Selection of appropriate reference genes is critical when studying PFKFB4 under hypoxic conditions:

• Hypoxia impact on reference genes:

  • Many common housekeeping genes change expression under hypoxia

  • Research demonstrates that "hypoxia in the tumor microenvironment could profoundly affect gene expression"

  • A panel of 8 commonly used reference genes should be evaluated for stability

• Validation approach:

  • Test multiple candidate reference genes under your specific hypoxic conditions

  • Analyze expression stability using algorithms like GeNorm or NormFinder

  • Select a combination of the most stable references (minimum 3 recommended)

• Methodological recommendations:

  • Include time-matched controls for each hypoxic timepoint

  • Consider using exogenous spike-in controls for absolute quantification

  • Report all reference genes used and their validation data

Published studies have employed careful examination of reference gene expression "in RNA-seq data generated from a panel of hypoxic-treated HCC cell lines and a cohort of paired HCC patient samples" to identify stable references, an approach that should be adapted for each experimental system.

How can PFKFB4 antibodies be used to evaluate PFKFB4 as a prognostic biomarker?

Multiple studies have established PFKFB4 as a potential prognostic biomarker in various cancers:

• Standardized assessment protocol:

  • Use validated IHC scoring systems with defined cutoffs

  • Example from gastric cancer research: "specimens with an immunoreactivity score >4 were defined as having high PFKFB4 expression, while those with an immunoreactivity score <4 were defined as having low PFKFB4 expression"

  • Ensure blinded assessment by at least two pathologists

• Clinicopathological correlation methodology:

  • Analyze associations using appropriate statistical tests (χ² test or Fisher's exact test)

  • Example correlations from research: "The percentage of specimens with high PFKFB4 expression was markedly increased in the <65 age group compared with that in the ≥65 age group (49.5 vs. 26.3%; P=0.005)"

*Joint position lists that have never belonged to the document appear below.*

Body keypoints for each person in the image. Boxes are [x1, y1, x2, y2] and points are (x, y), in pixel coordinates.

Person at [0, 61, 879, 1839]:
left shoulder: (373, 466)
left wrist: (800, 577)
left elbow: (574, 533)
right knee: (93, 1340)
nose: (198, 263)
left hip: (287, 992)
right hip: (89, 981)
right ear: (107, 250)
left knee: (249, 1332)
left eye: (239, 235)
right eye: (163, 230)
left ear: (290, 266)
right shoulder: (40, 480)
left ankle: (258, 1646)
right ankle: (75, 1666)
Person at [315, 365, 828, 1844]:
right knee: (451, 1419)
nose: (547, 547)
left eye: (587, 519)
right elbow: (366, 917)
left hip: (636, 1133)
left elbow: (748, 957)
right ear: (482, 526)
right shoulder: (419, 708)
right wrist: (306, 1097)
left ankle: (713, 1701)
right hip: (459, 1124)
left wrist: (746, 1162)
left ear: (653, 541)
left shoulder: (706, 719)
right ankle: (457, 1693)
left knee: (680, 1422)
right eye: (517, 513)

  • Use multivariate analysis to assess independent prognostic value

• Survival analysis approach:

  • Kaplan-Meier survival analysis with logrank test

  • Stratification by PFKFB4 expression levels

  • In colon adenocarcinoma, differential survival times were observed: "the group with low PFKFB4 expression exhibited median survival times of 32 months for RFS, 72 months for OS, and 53 months for PPS" versus "the group with high PFKFB4 expression demonstrated median survival times of 42 months for RFS, 130 months for OS, and 25 months for PPS"

• Implementation in precision oncology:

  • Consider combining PFKFB4 assessment with other biomarkers (e.g., TP53 mutation status)

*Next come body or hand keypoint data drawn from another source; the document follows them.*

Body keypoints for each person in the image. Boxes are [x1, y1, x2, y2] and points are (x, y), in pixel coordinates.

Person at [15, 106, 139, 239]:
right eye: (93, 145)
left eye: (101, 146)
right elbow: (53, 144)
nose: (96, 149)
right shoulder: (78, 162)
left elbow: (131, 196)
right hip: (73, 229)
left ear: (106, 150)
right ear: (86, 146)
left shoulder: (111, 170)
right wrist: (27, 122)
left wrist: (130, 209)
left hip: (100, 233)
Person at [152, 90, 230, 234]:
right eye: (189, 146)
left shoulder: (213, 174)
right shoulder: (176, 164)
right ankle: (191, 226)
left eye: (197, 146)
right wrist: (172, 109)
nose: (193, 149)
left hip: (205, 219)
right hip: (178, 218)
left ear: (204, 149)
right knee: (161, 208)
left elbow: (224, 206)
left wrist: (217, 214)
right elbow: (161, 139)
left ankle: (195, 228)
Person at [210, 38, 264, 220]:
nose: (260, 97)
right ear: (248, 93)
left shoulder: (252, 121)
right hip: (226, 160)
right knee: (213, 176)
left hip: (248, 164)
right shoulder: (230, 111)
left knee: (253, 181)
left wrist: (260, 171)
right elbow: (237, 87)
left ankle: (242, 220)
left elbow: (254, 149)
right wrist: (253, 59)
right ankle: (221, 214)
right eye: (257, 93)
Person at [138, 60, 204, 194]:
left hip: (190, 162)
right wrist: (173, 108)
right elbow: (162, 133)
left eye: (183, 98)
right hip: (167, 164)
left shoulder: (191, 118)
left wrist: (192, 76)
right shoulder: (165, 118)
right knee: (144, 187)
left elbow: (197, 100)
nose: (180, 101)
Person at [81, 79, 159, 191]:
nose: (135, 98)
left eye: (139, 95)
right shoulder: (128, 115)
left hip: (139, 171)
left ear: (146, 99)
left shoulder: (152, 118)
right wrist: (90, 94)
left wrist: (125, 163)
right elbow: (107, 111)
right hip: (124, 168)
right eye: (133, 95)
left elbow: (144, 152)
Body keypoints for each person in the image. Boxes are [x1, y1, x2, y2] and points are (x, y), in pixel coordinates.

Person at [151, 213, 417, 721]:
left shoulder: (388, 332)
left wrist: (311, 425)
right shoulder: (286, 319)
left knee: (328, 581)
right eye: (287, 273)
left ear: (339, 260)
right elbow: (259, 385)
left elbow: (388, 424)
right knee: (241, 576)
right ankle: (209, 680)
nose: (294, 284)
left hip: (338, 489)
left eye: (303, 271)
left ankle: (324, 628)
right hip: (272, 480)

  • Evaluate response prediction to metabolism-targeting therapies

  • Integrate with molecular subtyping approaches

These methodological considerations ensure robust evaluation of PFKFB4's potential as a clinically relevant prognostic biomarker.

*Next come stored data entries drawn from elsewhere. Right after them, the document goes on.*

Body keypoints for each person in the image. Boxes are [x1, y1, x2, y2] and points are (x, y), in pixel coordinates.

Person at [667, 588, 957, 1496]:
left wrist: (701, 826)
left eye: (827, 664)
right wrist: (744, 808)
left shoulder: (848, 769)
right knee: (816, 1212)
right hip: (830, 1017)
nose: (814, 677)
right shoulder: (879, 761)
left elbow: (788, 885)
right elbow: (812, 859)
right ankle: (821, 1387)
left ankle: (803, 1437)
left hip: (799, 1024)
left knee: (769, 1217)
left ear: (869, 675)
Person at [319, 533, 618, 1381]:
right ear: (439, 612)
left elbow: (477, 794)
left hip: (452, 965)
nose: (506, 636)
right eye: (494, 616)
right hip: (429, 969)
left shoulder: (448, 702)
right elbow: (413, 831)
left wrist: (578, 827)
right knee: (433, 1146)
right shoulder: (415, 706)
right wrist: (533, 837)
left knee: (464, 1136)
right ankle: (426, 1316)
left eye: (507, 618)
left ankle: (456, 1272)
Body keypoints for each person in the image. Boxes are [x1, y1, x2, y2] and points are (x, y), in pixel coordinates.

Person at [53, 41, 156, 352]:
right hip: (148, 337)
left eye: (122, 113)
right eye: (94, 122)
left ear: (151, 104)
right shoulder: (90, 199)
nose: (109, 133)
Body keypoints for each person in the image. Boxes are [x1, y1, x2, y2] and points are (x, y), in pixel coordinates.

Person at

How might PFKFB4 antibodies be employed in metabolomic studies of cancer?

Integration of PFKFB4 protein analysis with metabolomics offers powerful insights into cancer metabolism:

• Experimental design approaches:

  • Paired protein-metabolite analysis in the same samples

  • PFKFB4 manipulation (knockout/knockdown) followed by targeted metabolomics

  • Spatial correlation of PFKFB4 expression with metabolic gradients in tumor sections

• Metabolic pathways of interest:

  • Glycolysis intermediates, particularly fructose-2,6-bisphosphate levels

  • Pentose phosphate pathway metabolites

  • Redox balance indicators (NADPH/NADP+ ratio)

  • Nucleotide synthesis precursors

• Methodological considerations:

  • Time-resolved analysis to capture dynamic metabolic changes

  • Compartment-specific metabolite analysis where possible

  • Correlation of metabolite levels with PFKFB4 subcellular localization

Research using "CRISPR/CRISPR-associated protein 9 (Cas9)-mediated PFKFB4 knockout cells" has enabled "functional characterization in vivo, targeted metabolomic profiling, as well as RNA sequencing analysis to comprehensively examine the impact of PFKFB4 loss in HCC" . This integrated approach reveals how PFKFB4-dependent metabolic reprogramming supports cancer progression and suggests potential metabolic vulnerabilities for therapeutic targeting.